▶ **Aim of the task**: Repeat every line of the listing below word for word, leaving out the pictures.

(Beginning of Excerpted data)

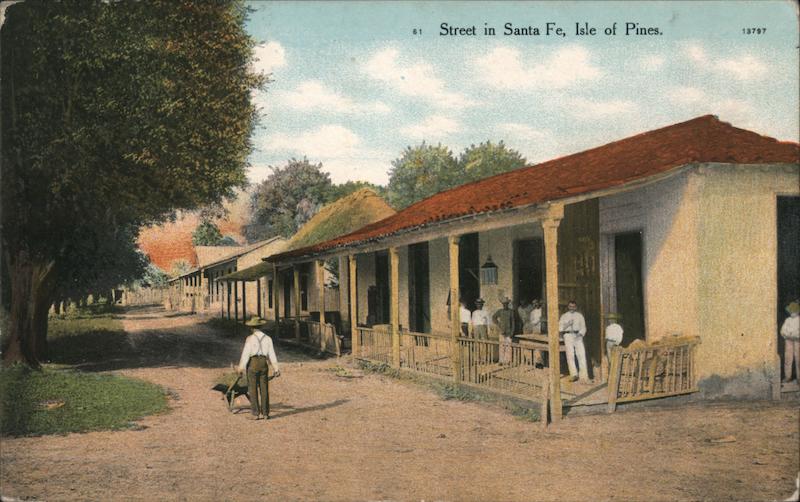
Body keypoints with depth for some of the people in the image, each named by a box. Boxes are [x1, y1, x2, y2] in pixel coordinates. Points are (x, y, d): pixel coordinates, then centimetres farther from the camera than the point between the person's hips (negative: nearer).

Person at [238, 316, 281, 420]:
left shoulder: (250, 338, -8)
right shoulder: (267, 338, 4)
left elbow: (245, 354, -9)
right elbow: (272, 354, 5)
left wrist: (241, 368, -4)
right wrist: (276, 368, 8)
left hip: (252, 364, -4)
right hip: (264, 364, 4)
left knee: (253, 389, 2)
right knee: (264, 389, 7)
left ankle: (256, 413, 1)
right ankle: (265, 413, 7)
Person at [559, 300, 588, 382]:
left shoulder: (579, 315, 18)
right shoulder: (564, 316, 16)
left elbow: (583, 327, 13)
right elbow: (560, 329, 8)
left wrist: (581, 334, -7)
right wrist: (567, 325, -9)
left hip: (578, 336, 1)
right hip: (568, 335, 0)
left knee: (581, 355, -10)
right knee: (570, 355, -12)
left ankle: (584, 376, -10)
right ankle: (574, 374, -17)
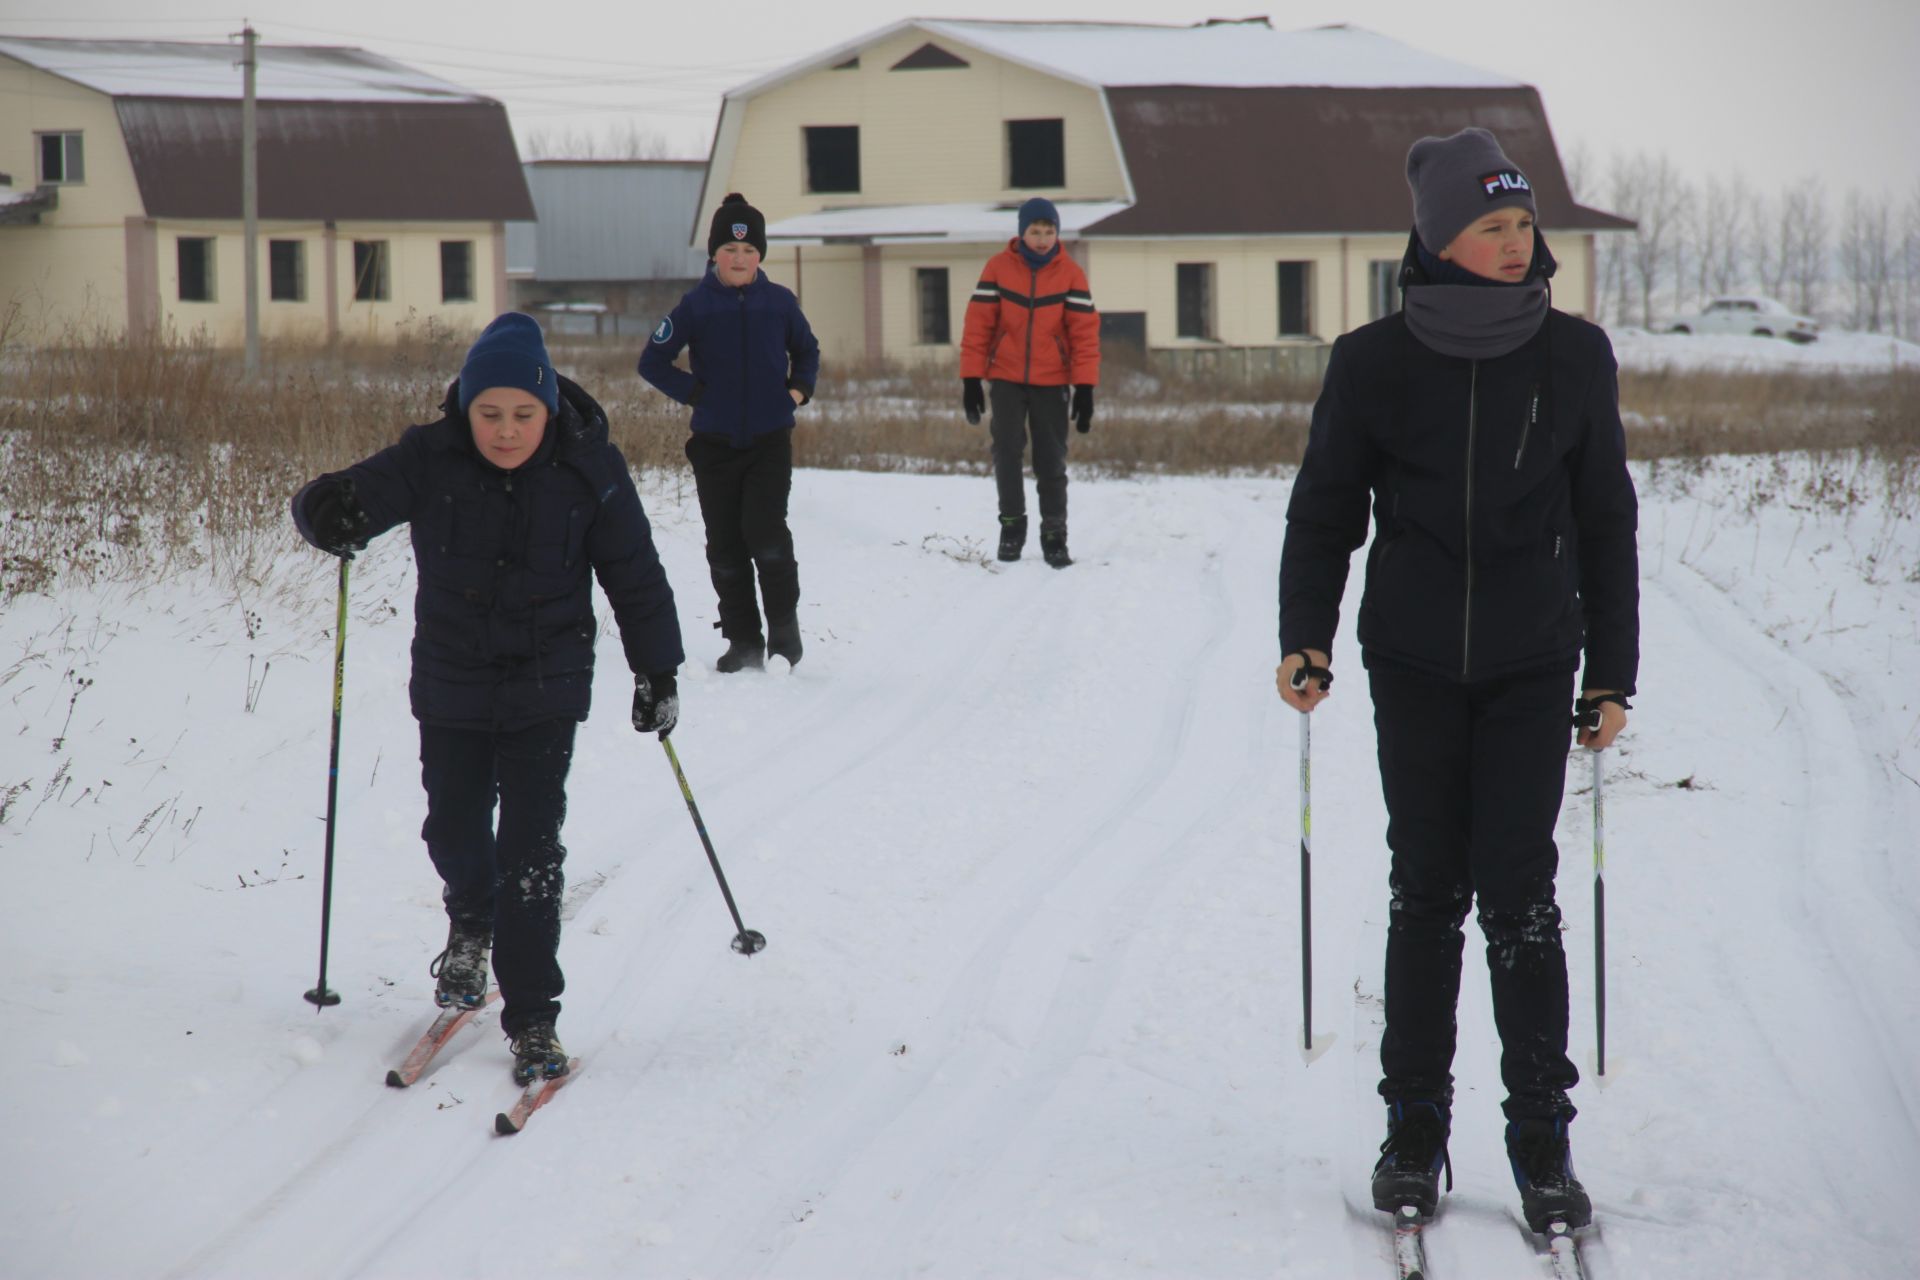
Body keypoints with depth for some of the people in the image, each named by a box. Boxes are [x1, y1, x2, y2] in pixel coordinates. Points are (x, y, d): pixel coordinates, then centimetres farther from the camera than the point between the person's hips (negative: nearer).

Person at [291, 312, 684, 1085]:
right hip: (451, 687, 2)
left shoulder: (590, 471, -10)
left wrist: (657, 673, 2)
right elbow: (357, 497, -11)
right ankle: (470, 928, 46)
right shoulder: (429, 461, -11)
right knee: (454, 831, 12)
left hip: (545, 693, -2)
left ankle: (532, 1021, 1)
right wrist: (329, 514, -35)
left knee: (530, 853, -6)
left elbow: (635, 578, -1)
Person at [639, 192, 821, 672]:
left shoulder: (780, 302, 2)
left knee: (765, 532, -15)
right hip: (714, 445, 1)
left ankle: (784, 628, 2)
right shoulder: (696, 305, -2)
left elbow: (807, 351, 19)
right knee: (725, 545, 4)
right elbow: (652, 362, 3)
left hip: (770, 440, -1)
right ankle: (742, 641, 14)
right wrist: (694, 393, -5)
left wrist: (798, 389, 3)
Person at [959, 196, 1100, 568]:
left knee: (1052, 461, 0)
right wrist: (971, 380, -7)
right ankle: (1011, 525, 5)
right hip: (1007, 379, 0)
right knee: (1007, 451, -9)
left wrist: (1085, 388, -9)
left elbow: (1084, 331, -3)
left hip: (1052, 383, 0)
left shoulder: (1070, 274, -2)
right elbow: (978, 324, -3)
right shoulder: (998, 268, -3)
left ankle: (1054, 536, 8)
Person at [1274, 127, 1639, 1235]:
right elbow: (1325, 512, 6)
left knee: (1519, 893, -5)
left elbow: (1605, 523, 7)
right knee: (1427, 889, 4)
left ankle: (1543, 1132, 5)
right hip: (1415, 665, 0)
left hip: (1533, 665, 0)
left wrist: (1612, 675, 5)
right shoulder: (1376, 363, -2)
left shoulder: (1574, 358, 1)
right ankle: (1417, 1124, 15)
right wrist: (1306, 640, -8)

(End of Excerpted data)

▶ **Your response**:
Body keypoints with depth for some of the people in the image, each named by a box. Boxes are [x1, y1, x2, y2] in pixel coordinates. Points are (x, y, d): pixel coordinates, then centimetres farther from the camera than the point between the person's hips (negative: nearer).

Person at [238, 316, 281, 420]:
left shoulder: (250, 338, -8)
right shoulder: (267, 338, 4)
left elbow: (245, 354, -9)
right elbow: (272, 354, 5)
left wrist: (241, 368, -4)
right wrist: (276, 368, 8)
left hip: (252, 364, -4)
right hip: (264, 364, 4)
left knee: (253, 389, 2)
right knee: (264, 389, 7)
left ankle: (256, 413, 1)
right ankle: (265, 413, 7)
Person at [559, 300, 588, 382]:
left shoulder: (579, 315, 18)
right shoulder: (564, 316, 16)
left elbow: (583, 327, 13)
right elbow: (560, 329, 8)
left wrist: (581, 334, -7)
right wrist: (567, 325, -9)
left hip: (578, 336, 1)
right hip: (568, 335, 0)
left knee: (581, 355, -10)
right knee: (570, 355, -12)
left ankle: (584, 376, -10)
right ankle: (574, 374, -17)
Body keypoints with depth for some of the people in the image, each named by a box. Boxes are [x1, y1, x2, y2] in pixel coordinates. Points are (x, y, d): pixel coordinates, then centimetres farther from the camera than the point between the person's hips (negative: nearer).

Person at [291, 312, 684, 1085]:
right hip: (451, 687, 2)
left shoulder: (590, 471, -10)
left wrist: (657, 673, 2)
right elbow: (357, 497, -11)
right ankle: (470, 928, 46)
right shoulder: (429, 461, -11)
right knee: (454, 831, 12)
left hip: (545, 693, -2)
left ankle: (532, 1021, 1)
right wrist: (329, 514, -35)
left knee: (530, 853, -6)
left elbow: (635, 578, -1)
Person at [639, 192, 821, 672]:
left shoulder: (780, 302, 2)
left knee: (765, 532, -15)
right hip: (714, 445, 1)
left ankle: (784, 628, 2)
right shoulder: (696, 305, -2)
left elbow: (807, 351, 19)
right knee: (725, 545, 4)
right elbow: (652, 362, 3)
left hip: (770, 440, -1)
right ankle: (742, 641, 14)
right wrist: (694, 393, -5)
left wrist: (798, 389, 3)
Person at [959, 196, 1100, 568]:
left knee: (1052, 461, 0)
right wrist: (971, 380, -7)
right ankle: (1011, 525, 5)
right hip: (1007, 379, 0)
right knee: (1007, 451, -9)
left wrist: (1085, 388, -9)
left elbow: (1084, 331, -3)
left hip: (1052, 383, 0)
left shoulder: (1070, 274, -2)
right elbow: (978, 324, -3)
right shoulder: (998, 268, -3)
left ankle: (1054, 536, 8)
Person at [1274, 127, 1639, 1235]:
right elbow: (1325, 512, 6)
left knee: (1519, 893, -5)
left elbow: (1605, 523, 7)
right knee: (1427, 889, 4)
left ankle: (1543, 1132, 5)
right hip: (1415, 665, 0)
left hip: (1533, 665, 0)
left wrist: (1612, 675, 5)
right shoulder: (1376, 363, -2)
left shoulder: (1574, 358, 1)
right ankle: (1417, 1124, 15)
right wrist: (1306, 640, -8)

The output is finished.